*** DATA FOR ANALYSIS Section Begins ***

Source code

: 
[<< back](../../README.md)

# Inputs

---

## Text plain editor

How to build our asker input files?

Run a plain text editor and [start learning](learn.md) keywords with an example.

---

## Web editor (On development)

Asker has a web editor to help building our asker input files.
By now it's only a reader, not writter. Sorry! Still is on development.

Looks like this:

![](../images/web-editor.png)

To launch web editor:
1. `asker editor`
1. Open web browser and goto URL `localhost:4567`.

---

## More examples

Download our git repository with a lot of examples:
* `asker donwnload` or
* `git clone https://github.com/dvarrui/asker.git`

*** DATA FOR ANALYSIS Section Ends ***

> **WHAT YOU NEED TO DO**:
Once more, write out all the data above exactly as given.

> **WRITTEN SOLUTION**:
Source code

: 
[<< back](../../README.md)

# Inputs

---

## Text plain editor

How to build our asker input files?

Run a plain text editor and [start learning](learn.md) keywords with an example.

---

## Web editor (On development)

Asker has a web editor to help building our asker input files.
By now it's only a reader, not writter. Sorry! Still is on development.

Looks like this:

![](../images/web-editor.png)

To launch web editor:
1. `asker editor`
1. Open web browser and goto URL `localhost:4567`.

---

## More examples

Download our git repository with a lot of examples:
* `asker donwnload` or
* `git clone https://github.com/dvarrui/asker.git`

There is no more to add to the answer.